◆ **DESCRIPTION OF THE TASK**
Could the lines from the top of the material to the line that contains "This video guide" be retyped exactly, both included and pictures omitted?

::::

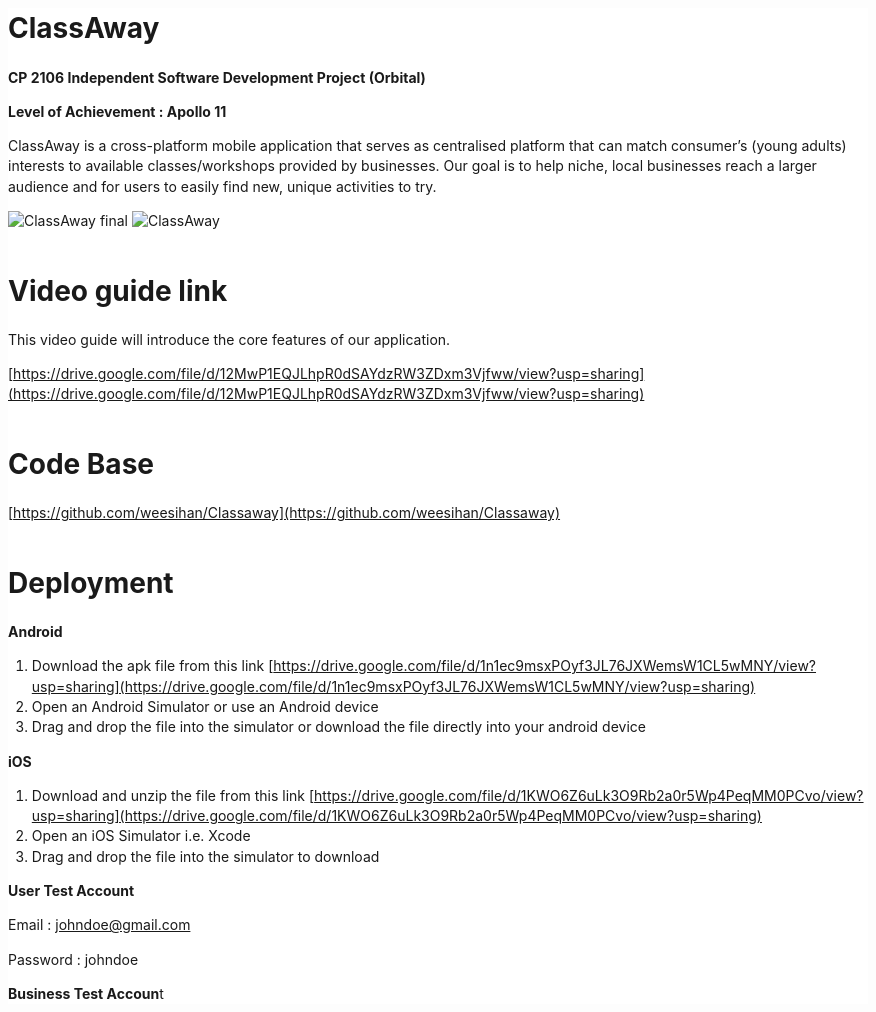 # ClassAway
**CP 2106 Independent Software Development Project (Orbital)**

**Level of Achievement : Apollo 11**

ClassAway is a cross-platform mobile application that serves as centralised platform that can match consumer’s (young adults) interests to available classes/workshops provided by businesses. Our goal is to help niche, local businesses reach a larger audience and for users to easily find new, unique activities to try.

![ClassAway final ](https://user-images.githubusercontent.com/62155825/126958606-f7af3471-ec9d-42d8-bbf9-8669cb0873b5.png)
![ClassAway](https://user-images.githubusercontent.com/62155825/126959083-7312b6fe-1c5e-4aed-9cfa-5bb71187432d.jpeg)


# Video guide link

This video guide will introduce the core features of our application.

[https://drive.google.com/file/d/12MwP1EQJLhpR0dSAYdzRW3ZDxm3Vjfww/view?usp=sharing](https://drive.google.com/file/d/12MwP1EQJLhpR0dSAYdzRW3ZDxm3Vjfww/view?usp=sharing)


# Code Base

[https://github.com/weesihan/Classaway](https://github.com/weesihan/Classaway)


# Deployment

**Android**

1. Download the apk file from this link [https://drive.google.com/file/d/1n1ec9msxPOyf3JL76JXWemsW1CL5wMNY/view?usp=sharing](https://drive.google.com/file/d/1n1ec9msxPOyf3JL76JXWemsW1CL5wMNY/view?usp=sharing) 
2. Open an Android Simulator or use an Android device
3. Drag and drop the file into the simulator or download the file directly into your android device

**iOS**

1. Download and unzip the file from this link [https://drive.google.com/file/d/1KWO6Z6uLk3O9Rb2a0r5Wp4PeqMM0PCvo/view?usp=sharing](https://drive.google.com/file/d/1KWO6Z6uLk3O9Rb2a0r5Wp4PeqMM0PCvo/view?usp=sharing) 
2. Open an iOS Simulator i.e. Xcode
3. Drag and drop the file into the simulator to download

**User Test Account**

Email : [johndoe@gmail.com](mailto:johndoe@gmail.com)

Password : johndoe

**Business Test Accoun**t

::::

◆ **TASK OUTPUT**
 # ClassAway
**CP 2106 Independent Software Development Project (Orbital)**

**Level of Achievement : Apollo 11**

ClassAway is a cross-platform mobile application that serves as centralised platform that can match consumer’s (young adults) interests to available classes/workshops provided by businesses. Our goal is to help niche, local businesses reach a larger audience and for users to easily find new, unique activities to try.

![ClassAway final ](https://user-images.githubusercontent.com/62155825/126958606-f7af3471-ec9d-42d8-bbf9-8669cb0873b5.png)
![ClassAway](https://user-images.githubusercontent.com/62155825/126959083-7312b6fe-1c5e-4aed-9cfa-5bb71187432d.jpeg)


# Video guide link

This video guide will introduce the core features of our application.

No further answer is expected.